As a community, scientists must reinforce a culture where intellectual honesty is paramount. The allure of easy writing should not outweigh the duty we have to truth and accuracy. Junior researchers in particular should be mentored in these values. Just as statistical falsification or image manipulation is not tolerated, we should view the introduction of invented references as a grave misstep, whether born of malice or ignorance. Only with clear expectations and education can we prevent a generation of researchers from normalizing the practice of “write now, verify never.” A promising example of author-driven tools that may contribute to preserving research integrity is the recently introduced Fi-index, developed to limit self-citation practices and enhance bibliometric reliability. Although primarily conceived to address citation bias, a semi-automated method that requires active verification and effort from authors could also represent a valuable strategy to ensure the validity of cited references and mitigate the spread of fabricated sources [20].

Finally, readers of scientific literature (including clinicians who consume evidence to guide practice) should stay vigilant.
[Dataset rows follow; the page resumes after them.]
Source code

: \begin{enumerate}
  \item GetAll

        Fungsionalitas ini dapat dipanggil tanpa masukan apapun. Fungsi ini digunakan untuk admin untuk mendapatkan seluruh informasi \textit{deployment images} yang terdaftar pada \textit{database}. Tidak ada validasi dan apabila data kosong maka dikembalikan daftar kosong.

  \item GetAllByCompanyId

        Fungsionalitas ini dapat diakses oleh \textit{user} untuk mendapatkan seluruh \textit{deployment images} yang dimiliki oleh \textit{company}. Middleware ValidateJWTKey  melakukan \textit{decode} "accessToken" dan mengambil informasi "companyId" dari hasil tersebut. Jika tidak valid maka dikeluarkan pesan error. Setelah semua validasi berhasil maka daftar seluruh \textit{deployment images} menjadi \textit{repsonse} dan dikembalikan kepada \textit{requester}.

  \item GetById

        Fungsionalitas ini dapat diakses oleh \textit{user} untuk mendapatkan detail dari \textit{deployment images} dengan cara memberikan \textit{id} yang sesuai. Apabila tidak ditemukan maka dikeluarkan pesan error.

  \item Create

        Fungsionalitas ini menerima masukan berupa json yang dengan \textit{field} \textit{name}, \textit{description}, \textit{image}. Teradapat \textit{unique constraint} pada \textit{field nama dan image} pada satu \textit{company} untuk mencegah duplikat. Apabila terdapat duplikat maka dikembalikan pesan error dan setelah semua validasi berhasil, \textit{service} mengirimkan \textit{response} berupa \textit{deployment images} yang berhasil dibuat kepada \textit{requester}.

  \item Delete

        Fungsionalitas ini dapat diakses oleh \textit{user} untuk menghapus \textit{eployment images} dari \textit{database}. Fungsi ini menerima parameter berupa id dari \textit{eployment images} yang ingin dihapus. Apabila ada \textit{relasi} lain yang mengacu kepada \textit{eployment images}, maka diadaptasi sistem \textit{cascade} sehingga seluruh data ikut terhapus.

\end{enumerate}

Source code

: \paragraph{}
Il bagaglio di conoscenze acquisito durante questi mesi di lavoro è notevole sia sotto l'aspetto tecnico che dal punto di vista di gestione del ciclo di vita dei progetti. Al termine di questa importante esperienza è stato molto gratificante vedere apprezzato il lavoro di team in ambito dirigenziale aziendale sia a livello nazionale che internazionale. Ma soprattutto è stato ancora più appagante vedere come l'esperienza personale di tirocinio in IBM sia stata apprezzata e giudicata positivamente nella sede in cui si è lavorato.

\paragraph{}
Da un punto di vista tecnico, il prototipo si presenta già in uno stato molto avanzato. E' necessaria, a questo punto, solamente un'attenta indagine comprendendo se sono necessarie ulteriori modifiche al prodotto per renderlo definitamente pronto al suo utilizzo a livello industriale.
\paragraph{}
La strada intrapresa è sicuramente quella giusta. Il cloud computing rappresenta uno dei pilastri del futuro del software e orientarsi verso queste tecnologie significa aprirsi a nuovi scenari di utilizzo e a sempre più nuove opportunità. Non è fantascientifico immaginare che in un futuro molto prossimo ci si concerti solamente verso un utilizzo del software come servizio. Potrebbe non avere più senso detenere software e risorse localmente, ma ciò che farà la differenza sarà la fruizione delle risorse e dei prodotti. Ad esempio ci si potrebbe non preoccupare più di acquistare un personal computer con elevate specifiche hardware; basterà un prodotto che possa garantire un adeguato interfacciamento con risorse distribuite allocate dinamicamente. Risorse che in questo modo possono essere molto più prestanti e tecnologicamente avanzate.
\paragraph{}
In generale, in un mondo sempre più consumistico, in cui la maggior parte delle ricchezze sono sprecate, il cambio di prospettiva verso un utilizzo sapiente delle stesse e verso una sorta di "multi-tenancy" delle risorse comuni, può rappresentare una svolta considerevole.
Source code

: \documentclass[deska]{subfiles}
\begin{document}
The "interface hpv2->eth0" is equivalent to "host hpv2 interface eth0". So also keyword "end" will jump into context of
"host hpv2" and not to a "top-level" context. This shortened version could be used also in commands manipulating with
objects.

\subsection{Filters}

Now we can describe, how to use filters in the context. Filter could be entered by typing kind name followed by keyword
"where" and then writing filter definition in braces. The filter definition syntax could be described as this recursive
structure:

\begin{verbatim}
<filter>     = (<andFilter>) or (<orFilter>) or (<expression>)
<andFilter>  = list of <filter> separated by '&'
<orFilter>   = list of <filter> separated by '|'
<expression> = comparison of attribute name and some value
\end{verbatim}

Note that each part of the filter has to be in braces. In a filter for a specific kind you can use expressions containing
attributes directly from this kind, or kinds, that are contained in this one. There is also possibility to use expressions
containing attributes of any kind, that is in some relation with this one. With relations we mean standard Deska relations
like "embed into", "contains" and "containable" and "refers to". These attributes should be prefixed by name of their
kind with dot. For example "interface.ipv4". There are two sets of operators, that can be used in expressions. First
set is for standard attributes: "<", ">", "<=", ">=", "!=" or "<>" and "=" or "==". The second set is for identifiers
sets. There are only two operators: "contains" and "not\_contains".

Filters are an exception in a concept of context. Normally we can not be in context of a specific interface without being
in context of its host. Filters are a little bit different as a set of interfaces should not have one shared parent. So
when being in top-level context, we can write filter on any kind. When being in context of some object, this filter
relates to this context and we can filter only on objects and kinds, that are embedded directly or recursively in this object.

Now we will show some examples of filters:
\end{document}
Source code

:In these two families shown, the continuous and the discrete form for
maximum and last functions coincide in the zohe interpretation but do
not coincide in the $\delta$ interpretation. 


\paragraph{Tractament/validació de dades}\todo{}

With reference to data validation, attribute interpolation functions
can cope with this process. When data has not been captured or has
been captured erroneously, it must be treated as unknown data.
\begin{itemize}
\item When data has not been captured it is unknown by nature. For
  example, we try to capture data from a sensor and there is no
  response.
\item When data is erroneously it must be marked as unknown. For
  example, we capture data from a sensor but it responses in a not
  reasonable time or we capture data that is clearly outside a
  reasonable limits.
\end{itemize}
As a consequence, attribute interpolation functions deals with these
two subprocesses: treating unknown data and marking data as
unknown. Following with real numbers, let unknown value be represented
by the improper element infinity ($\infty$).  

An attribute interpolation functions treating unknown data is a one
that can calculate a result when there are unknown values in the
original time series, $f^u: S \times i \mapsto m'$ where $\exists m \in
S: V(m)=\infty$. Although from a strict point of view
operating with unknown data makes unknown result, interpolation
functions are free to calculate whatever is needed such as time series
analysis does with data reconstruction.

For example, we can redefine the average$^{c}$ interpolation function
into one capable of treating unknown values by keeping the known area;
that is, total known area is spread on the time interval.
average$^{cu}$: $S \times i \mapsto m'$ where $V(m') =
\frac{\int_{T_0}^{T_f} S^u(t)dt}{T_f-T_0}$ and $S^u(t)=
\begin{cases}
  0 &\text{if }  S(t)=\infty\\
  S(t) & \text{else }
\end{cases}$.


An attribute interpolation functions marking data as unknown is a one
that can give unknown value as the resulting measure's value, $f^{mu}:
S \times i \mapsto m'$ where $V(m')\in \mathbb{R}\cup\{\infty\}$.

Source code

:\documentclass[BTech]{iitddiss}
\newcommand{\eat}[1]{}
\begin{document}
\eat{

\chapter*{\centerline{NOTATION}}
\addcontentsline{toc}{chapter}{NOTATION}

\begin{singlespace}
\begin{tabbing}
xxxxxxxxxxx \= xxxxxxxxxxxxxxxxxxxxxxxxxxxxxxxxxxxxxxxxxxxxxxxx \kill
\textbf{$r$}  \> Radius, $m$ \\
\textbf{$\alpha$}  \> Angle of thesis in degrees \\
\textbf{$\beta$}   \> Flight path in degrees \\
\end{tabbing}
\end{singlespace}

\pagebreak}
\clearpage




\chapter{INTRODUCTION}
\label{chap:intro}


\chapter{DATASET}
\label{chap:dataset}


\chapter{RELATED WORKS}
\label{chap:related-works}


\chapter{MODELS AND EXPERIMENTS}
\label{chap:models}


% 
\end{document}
If something in a paper seems too convenient or too neatly in support of the authors’ narrative, especially a reference that is hard to find or oddly formatted, it might warrant a quick check. The democratization of knowledge means that the wider community, post-publication, can catch many such errors. Authors and journals should welcome this approach and treat readers who flag concerns as allies in upholding scientific quality, rather than adversaries [21].

AI language models, such as ChatGPT, offer exciting possibilities for accelerating literature searches, drafting manuscripts, and translating scientific findings for broader audiences. Yet, as this commentary has detailed, they also introduce new perils into the publication ecosystem, chief among them, the generation of fictional references that can subvert the very foundation of evidence-based discourse. The recent surge in papers with AI-written sections has already led to a corresponding uptick in false citations polluting the scholarly record. In biomedical research, where lives and public health policies can hinge on published data, the stakes of this misinformation are exceptionally high.

The scientific community must address this issue proactively. This will involve technological solutions (improved reference verification and AI-detection tools) and, more importantly, cultural shifts in how we write and review manuscripts. All stakeholders, authors, reviewers, editors, publishers, and readers, must exercise increased diligence. By reasserting the basics (read what you cite and verify what you write) and combining them with new checks tailored to the AI era, we can prevent the worst outcomes. The volume of retractions required to rectify existing AI-induced errors may be substantial. Still, it is a necessary step to purge the literature of fraudulent information and send a message that quality control is catching up with technology.

In conclusion, AI can be a valuable ally in scientific writing if used wisely, but it cannot be trusted blindly. The occurrence of hallucinated references is a glaring reminder that human expertise, our capacity for critical thinking, skepticism, and verification, remains indispensable. Preserving trust in science will depend on our ability to integrate powerful tools like LLMs without compromising the core principles of scholarship. Through collective effort and adherence to integrity, the research community can harness the benefits of AI while mitigating its tendency to generate persuasive falsehoods. As we navigate this new era, let us reaffirm that factual accuracy is non-negotiable. The credibility of biomedical science rests on it.